Happy Meadows Net Zero Courtyard House
Finalist: 2014 USGBC-NC (US GREEN BUILDING COUNCIL - NC) Residential Design Award
Happy Meadows Front
Cozy Window Seat
Happy Meadows Kitchen
Happy Meadows Front
HMCH Reclaimed Wood Wall: © Allen Weiss
This project has been third party verified to the following highest industry standards:
• NATIONAL GREEN BUILDING STANDARD "EMERALD" (HIGHEST RATING)
• PHIUS PLUS (US PASSIVE HOUSE) CERTIFIED
• AWAITING LEED CERTIFICATION (PROJECTED GOLD)
• NET-ZERO that goes beyond into NET-POSITIVE!
This means the owners make enough energy to power their house
PLUS a small electric vehicle!
• NEGATIVE HERS SCORE: -1
• DEPARTMENT OF ENERGY CHALLENGE HOME
• GROUND SOURCE (GEOTHERMAL) HEATING AND COOLING
• NO VOC PRODUCTS USED INSIDE
• MANY RECLAIMED OR SCRAP MATERIALS USED FOR FINISHES INSIDE
• ENERGY STAR
• ALMOST 100% ROOFTOP RAINWATER CAPTURE FOR LANDSCAPE IRRIGATION
• WILDLIFE HABITAT CREATION WITH RAINWATER FED FROG POND
The Happy Meadows Courtyard House was designed in 2013 for Phil and Velma Helfaer and was built in 2014 by Kevin Murphy of NewPhire Building, based in Chapel Hill, NC.

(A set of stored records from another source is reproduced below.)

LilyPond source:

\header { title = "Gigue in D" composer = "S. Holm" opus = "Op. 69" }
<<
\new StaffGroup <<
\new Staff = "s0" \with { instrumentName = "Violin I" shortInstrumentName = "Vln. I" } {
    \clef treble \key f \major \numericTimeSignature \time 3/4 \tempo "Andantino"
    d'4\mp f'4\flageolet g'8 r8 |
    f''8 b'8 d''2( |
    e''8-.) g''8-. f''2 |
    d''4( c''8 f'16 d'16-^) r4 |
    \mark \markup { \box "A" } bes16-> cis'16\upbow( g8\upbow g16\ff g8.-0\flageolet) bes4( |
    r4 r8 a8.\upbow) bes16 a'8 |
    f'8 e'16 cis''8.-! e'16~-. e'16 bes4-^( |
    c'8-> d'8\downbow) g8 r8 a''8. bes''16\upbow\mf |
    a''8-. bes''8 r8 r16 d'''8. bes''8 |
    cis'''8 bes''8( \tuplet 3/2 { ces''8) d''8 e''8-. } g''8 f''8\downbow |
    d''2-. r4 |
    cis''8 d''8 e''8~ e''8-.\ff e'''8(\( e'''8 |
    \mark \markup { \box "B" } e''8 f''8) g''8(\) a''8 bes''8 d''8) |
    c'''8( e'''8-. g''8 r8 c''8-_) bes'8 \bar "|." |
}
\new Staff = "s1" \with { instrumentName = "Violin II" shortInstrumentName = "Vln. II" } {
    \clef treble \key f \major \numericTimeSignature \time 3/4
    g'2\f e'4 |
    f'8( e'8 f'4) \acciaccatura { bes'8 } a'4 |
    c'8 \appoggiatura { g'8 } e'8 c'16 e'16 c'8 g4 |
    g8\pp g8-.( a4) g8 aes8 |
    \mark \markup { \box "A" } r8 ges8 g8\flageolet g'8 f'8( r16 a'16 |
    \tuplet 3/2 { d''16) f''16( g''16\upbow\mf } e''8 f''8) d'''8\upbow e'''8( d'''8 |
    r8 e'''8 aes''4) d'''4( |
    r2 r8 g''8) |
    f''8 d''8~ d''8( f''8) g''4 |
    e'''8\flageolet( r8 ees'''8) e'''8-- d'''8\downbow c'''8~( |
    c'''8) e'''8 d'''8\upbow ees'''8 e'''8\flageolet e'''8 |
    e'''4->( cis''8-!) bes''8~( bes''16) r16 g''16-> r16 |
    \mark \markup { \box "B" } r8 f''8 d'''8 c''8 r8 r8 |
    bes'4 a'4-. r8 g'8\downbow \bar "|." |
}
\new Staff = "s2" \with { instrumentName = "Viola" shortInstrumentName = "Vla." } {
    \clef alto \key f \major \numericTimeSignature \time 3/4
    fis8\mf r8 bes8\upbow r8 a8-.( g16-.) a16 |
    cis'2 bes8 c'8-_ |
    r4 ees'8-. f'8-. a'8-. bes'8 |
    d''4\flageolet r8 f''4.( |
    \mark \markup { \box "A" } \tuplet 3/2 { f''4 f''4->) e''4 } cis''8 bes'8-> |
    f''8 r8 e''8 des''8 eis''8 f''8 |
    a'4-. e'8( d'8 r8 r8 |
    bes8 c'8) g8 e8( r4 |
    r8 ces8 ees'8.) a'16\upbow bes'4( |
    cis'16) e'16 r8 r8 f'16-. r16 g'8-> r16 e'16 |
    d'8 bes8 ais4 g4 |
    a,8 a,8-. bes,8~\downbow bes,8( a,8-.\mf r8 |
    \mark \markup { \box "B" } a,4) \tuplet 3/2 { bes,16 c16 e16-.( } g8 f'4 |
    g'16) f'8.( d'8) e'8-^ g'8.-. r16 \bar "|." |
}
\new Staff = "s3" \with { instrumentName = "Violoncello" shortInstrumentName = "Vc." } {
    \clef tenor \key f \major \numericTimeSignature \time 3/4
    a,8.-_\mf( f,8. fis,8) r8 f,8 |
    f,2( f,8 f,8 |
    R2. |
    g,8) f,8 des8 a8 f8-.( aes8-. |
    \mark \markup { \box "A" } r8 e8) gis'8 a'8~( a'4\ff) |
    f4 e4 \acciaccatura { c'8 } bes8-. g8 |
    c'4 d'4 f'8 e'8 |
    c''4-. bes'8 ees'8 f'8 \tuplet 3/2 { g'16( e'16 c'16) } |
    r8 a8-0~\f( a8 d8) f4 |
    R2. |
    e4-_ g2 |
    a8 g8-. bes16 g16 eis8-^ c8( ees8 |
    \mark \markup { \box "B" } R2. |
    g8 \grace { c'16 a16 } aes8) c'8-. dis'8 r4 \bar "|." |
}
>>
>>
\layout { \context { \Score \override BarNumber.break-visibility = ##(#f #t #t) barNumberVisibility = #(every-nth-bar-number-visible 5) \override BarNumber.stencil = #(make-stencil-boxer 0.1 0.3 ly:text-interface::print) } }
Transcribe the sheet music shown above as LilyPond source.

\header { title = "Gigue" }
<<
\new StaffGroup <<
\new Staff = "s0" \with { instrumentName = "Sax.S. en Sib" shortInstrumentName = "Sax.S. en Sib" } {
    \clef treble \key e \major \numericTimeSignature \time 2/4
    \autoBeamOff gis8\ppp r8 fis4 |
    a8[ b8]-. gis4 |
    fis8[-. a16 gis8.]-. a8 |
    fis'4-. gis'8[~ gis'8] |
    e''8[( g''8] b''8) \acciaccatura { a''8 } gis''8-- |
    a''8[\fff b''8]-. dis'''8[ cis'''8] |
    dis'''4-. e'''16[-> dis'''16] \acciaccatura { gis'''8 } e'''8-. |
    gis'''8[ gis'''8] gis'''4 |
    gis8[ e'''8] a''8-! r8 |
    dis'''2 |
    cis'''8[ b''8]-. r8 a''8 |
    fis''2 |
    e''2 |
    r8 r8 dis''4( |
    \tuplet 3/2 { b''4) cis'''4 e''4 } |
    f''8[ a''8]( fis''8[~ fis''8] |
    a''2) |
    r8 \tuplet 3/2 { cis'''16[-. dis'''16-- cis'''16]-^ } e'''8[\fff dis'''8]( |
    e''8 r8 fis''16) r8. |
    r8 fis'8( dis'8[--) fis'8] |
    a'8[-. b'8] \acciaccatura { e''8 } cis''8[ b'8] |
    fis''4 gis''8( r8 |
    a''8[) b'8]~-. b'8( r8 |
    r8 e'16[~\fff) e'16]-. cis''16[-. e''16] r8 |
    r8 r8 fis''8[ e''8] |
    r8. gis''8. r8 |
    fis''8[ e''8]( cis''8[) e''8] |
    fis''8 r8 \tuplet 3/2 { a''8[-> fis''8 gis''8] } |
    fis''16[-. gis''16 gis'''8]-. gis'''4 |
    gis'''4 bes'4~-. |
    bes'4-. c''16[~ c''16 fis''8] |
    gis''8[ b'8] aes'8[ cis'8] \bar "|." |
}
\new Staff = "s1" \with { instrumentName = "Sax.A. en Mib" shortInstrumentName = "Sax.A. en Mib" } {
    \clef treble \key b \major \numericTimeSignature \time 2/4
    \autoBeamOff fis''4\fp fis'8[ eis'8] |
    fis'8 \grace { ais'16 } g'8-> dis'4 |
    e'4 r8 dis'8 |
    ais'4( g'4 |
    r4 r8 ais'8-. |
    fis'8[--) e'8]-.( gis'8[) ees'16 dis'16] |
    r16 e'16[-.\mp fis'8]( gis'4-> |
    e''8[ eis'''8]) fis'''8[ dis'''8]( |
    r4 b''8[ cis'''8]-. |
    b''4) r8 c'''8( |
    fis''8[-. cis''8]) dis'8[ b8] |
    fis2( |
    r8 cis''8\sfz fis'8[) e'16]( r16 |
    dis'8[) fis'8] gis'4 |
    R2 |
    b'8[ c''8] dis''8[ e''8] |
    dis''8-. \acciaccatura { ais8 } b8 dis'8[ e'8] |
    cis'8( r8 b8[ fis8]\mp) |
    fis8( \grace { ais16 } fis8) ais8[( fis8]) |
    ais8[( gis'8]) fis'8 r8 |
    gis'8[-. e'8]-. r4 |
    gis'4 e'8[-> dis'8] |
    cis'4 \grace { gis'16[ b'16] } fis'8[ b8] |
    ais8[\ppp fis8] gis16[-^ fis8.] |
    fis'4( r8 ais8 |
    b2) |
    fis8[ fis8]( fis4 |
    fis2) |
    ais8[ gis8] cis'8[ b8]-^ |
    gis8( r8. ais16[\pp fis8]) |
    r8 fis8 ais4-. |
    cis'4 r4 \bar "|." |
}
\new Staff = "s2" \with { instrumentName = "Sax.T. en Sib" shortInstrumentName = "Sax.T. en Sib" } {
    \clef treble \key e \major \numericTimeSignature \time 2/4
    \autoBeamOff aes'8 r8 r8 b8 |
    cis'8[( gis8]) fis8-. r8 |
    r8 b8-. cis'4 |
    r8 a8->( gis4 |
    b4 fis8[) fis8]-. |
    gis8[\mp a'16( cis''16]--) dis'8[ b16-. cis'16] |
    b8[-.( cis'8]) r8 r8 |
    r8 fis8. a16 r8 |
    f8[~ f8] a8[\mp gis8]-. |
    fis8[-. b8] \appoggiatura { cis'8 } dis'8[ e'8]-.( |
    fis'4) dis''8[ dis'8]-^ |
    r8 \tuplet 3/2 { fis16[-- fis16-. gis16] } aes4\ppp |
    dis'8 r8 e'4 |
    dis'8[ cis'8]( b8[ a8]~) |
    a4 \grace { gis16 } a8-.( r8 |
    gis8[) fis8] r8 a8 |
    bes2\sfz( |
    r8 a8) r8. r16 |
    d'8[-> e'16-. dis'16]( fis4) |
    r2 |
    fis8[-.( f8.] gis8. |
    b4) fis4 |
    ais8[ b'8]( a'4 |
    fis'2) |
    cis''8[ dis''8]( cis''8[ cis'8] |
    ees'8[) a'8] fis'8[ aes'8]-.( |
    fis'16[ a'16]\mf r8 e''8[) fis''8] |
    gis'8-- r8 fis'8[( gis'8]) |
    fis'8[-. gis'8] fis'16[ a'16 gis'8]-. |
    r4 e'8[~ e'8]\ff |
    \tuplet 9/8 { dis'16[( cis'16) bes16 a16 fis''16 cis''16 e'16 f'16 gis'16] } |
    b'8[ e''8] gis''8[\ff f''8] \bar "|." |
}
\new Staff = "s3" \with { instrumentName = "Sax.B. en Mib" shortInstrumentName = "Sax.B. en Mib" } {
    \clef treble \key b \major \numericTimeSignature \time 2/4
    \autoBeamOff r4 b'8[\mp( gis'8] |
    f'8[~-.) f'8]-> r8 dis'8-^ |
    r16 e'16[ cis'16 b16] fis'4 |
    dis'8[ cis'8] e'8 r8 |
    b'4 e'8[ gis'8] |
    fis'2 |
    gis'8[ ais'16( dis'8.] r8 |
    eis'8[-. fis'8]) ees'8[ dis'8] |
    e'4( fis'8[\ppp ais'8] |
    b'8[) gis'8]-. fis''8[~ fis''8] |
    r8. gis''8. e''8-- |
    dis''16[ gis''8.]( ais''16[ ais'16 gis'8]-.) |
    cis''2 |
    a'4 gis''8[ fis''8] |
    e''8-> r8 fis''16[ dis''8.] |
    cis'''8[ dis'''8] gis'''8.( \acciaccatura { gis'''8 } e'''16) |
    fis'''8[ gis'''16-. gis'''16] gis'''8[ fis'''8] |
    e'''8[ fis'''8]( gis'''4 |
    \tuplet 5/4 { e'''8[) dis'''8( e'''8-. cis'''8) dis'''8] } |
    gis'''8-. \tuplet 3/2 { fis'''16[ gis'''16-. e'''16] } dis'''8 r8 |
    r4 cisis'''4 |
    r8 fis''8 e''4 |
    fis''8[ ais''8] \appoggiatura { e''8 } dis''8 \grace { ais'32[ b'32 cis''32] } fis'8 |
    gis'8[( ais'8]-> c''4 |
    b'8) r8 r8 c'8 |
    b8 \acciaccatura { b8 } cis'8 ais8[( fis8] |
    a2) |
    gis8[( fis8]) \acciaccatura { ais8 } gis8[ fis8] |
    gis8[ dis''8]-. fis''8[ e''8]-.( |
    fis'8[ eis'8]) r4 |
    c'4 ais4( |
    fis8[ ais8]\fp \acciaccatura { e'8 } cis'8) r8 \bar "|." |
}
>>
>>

The Helfaers asked for a small, modern house of modest and private character that would express their deep dedication to the environment and health.
The solution was a courtyard house with an understated entry from the north side -- opening up to large windows, view and light on the south. The internal courtyard provides the "delight" factor and a special green spot that can be enjoyed privately.
The Happy Meadows Courtyard House was built to strict PHIUS (US Passive House) standards. Superinsulation in walls, roofs and under the floor slab double current code requirements.
The small rooftop photovoltaic array means we're going beyond net zero into net positive -- we produce enough energy for the house AND have enough left over to power a small electric vehicle!
Water capture is not only a sustainable feature in this house, but also a major driver of the entire design. We were able to achieve almost 100% rooftop rainwater capture.
The majority of the rainwater falling on the roof is directed to a 1200 gallon underground cistern, but about 15% is channeled via an innovative butterfly roof and scupper detail to a water garden and wildlife pool.
The wildlife pool was a design feature from the very start and specifically designed to provide water for the animals that inhabit Happy Meadows. Special attention was paid to providing a safe and optimal habitat for frogs as their numbers have declined precipitously in the past decades.
So far the strategy is a huge success, as the wildlife pool already has thousands of tadpoles in it! The owners' commitment to organic gardening ensures an ongoing non-toxic environment for all inhabitants of the property, human and otherwise.